20201012——3道sql题
问题1:SQL
有两张数据表A,B,通过SQL语句输出表C
输入表A:
name score_1
张三 90
李四 85
王五 60
孙六 55
输入表B:
name score_2
张三 90
王五 65
孙六 58
朱七 70
输出表C:
name score_1 score_2 maxExam totalScore
张三 90 90 90 180
李四 85 null 85 85
王五 60 65 65 125
孙六 55 58 58 113
朱七 null 70 70 70
*/
我的答案:
select
X.name,A.score_1,B.score_2,
case when A.score_1>B.score_2 or B.score_2 is null then A.score_1
else B.score_2
end as maxExam,
A.score_1+B.score_2 as totalScore
from
(select name from A
union
select name from B
) X
left join
A on X.name=A.name
left join
B on X.name=B.name
;
在hive中执行了一下,结果不对,如下图,原因是+运算缺少nvl函数。
/*
问题2:SQL
有一个订单表A,分别有order_id(订单id)、user_id(用户id)、amt(金额)三个字段,
用sql实现以下功能:
i. 求订单总量为top3的用户及交易笔数,同时求出其交易笔数占全量订单笔数的占比。
ii. 求每个用户top3交易金额的订单。
iii. 求订单总量从大到小排名在50%之前的用户。
*/
准备数据:
select
user_id
,count(1) over(partition by user_id) as order_num
,count(1) over(partition by user_id)/count(1) as order_num_percent
from
A order by order_num desc limit 3;
hive中执行报错:
第三行就报错了,尝试加一个group by user_id(结果错误,count1不应该被分组)
select
user_id
,count(1) over(partition by user_id) as order_num
,count(1) over(partition by user_id)/count(1) as order_num_percent
from
A
group by user_id
order by order_num desc limit 3;
结果错误。
——但是为什么会报错?注释掉order_num_percent可以执行。

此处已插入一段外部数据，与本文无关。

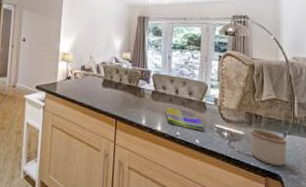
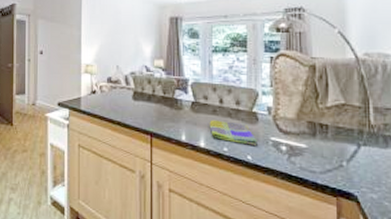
mug: present [250,129,286,167] -> none [314,141,362,184]

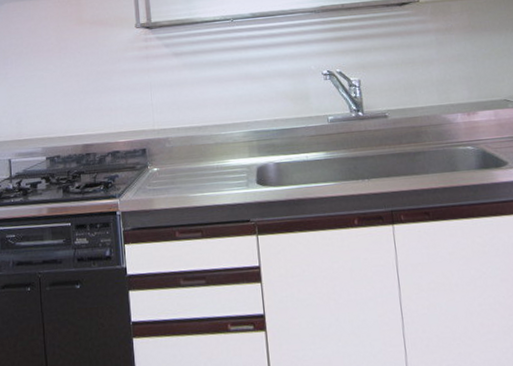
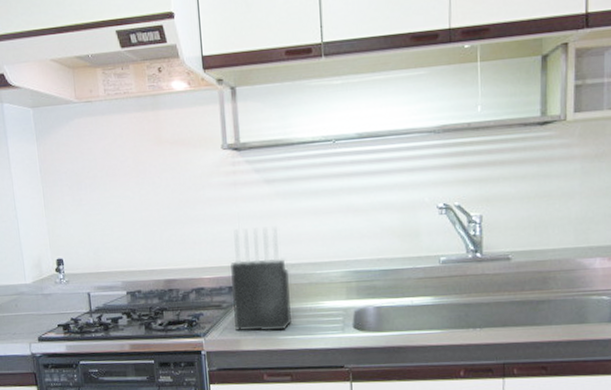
knife block: none [144,92,200,191] -> present [230,224,291,332]

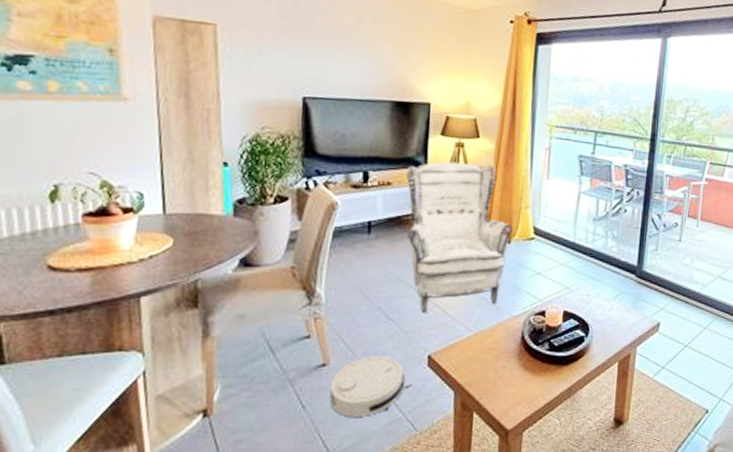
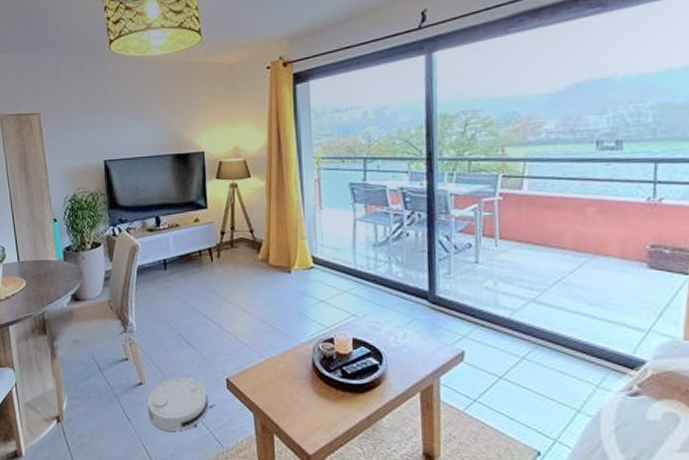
armchair: present [407,161,512,312] -> none [191,201,291,339]

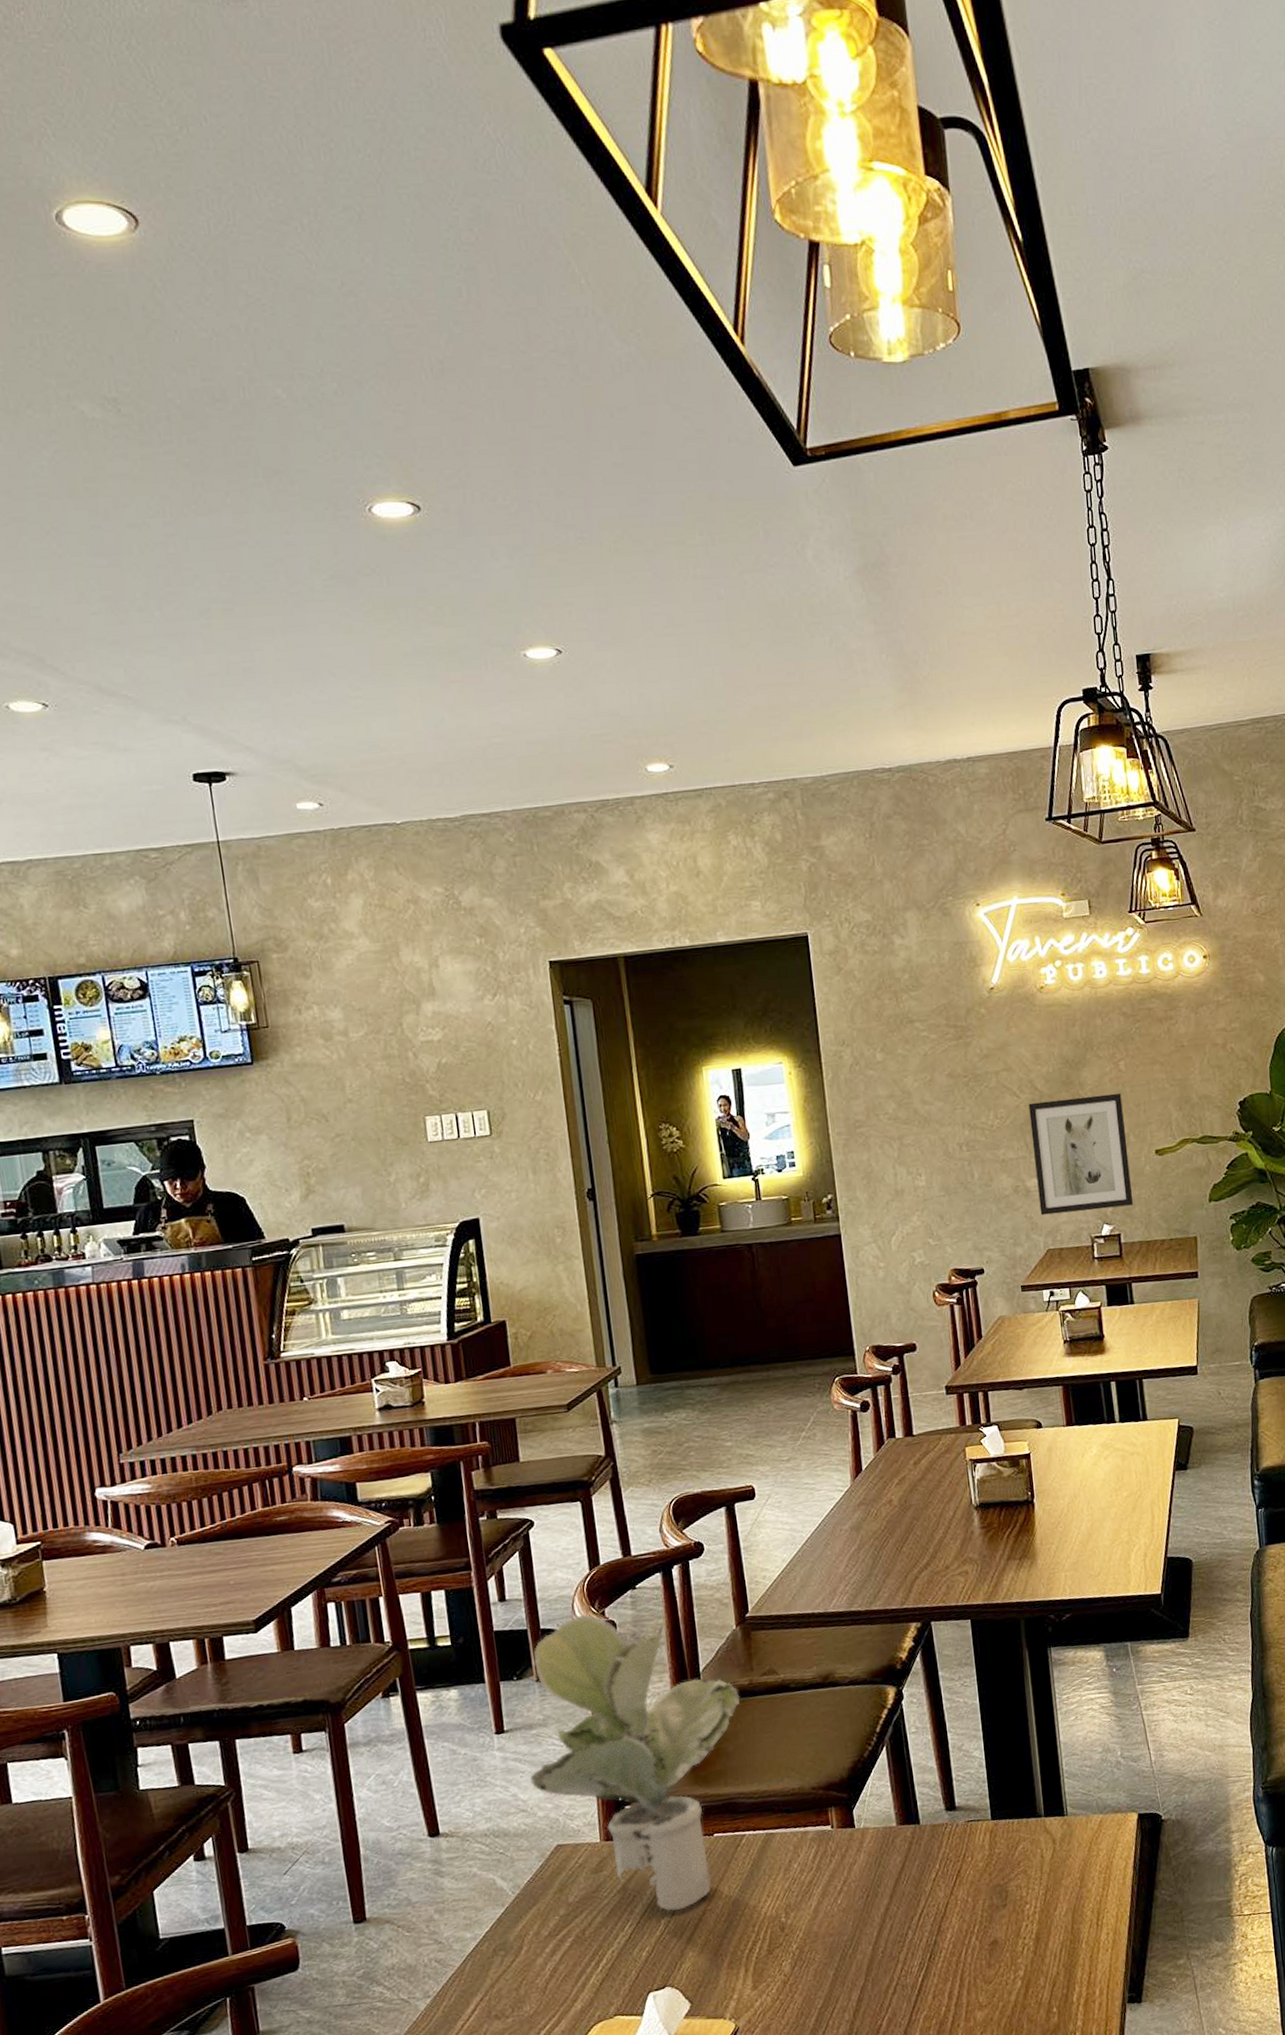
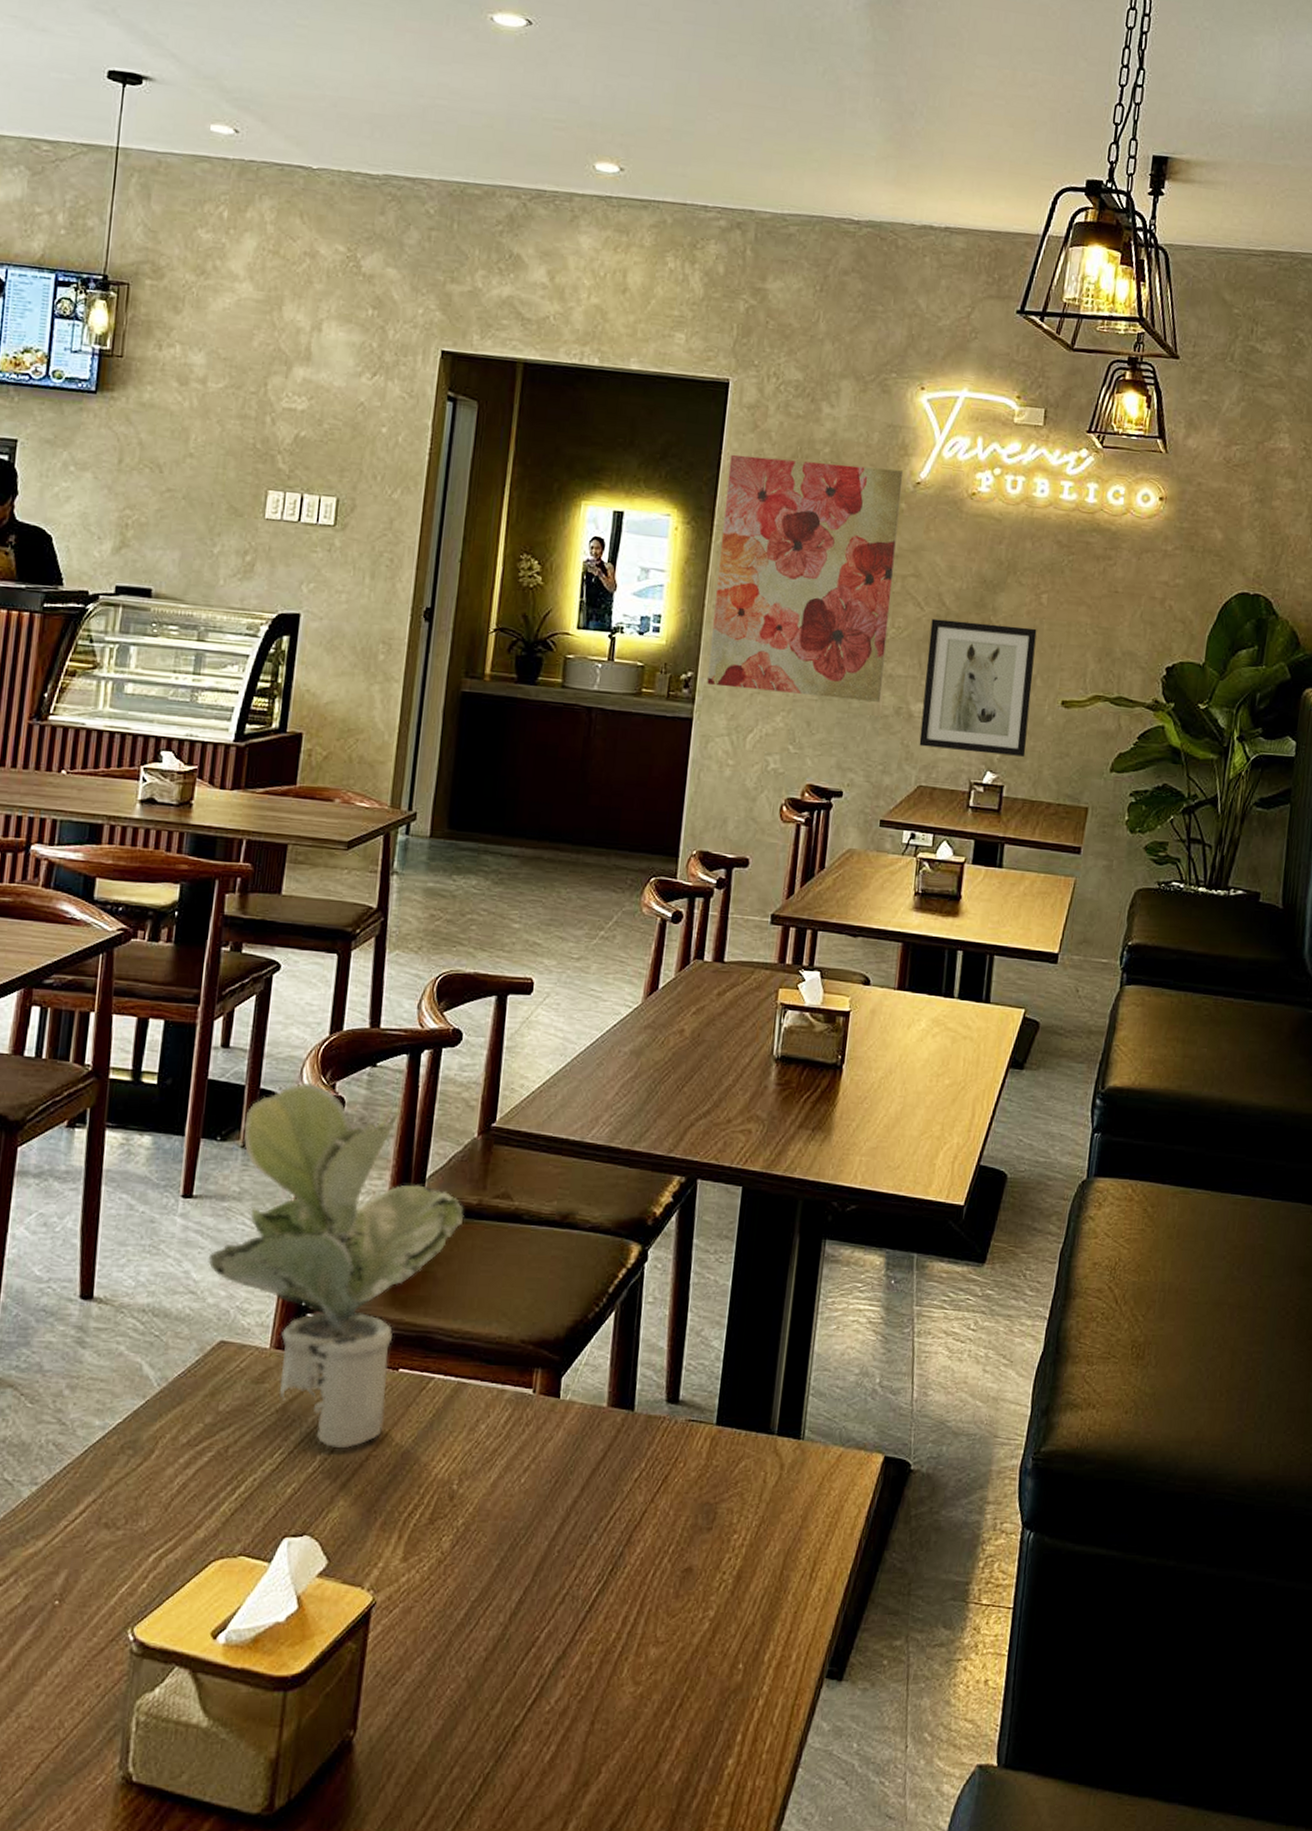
wall art: none [823,981,1000,1202] -> present [707,454,904,702]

再看一下报错信息:
Failed to breakup Windowing invocations into Groups. At least 1 group must only depend on input columns. Also check for circular dependencies.
百度翻译:无法将窗口调用拆分为组。至少有1个组只能依赖于输入列。还要检查循环依赖项。
回忆下开窗函数的用法,可以用于分组求topN,我这样用为什么不可以?有什么区别呢?假如注释掉order_num_percent:
select
user_id
,count(1) over(partition by user_id) as order_num
-- ,count(1) over(partition by user_id)/count(1) as order_num_percent
from
A order by order_num desc limit 3;
user1有4个订单,这个没问题。
select
user_id
,count(1) over(partition by user_id) as order_num
,count(1) as count1
from
A;
这样依然报相同错。——count over的原理是什么?我有点明白报错原因了:
user_id
,count(1) over(partition by user_id) as order_num
这两行,其实与group by user_id是一样的,可以在每个user_id的组中进行操作,比如count、rank,也可以拿到其他的字段,问题就在这里!——没有group by的count只有一个reduce!这是互相矛盾的!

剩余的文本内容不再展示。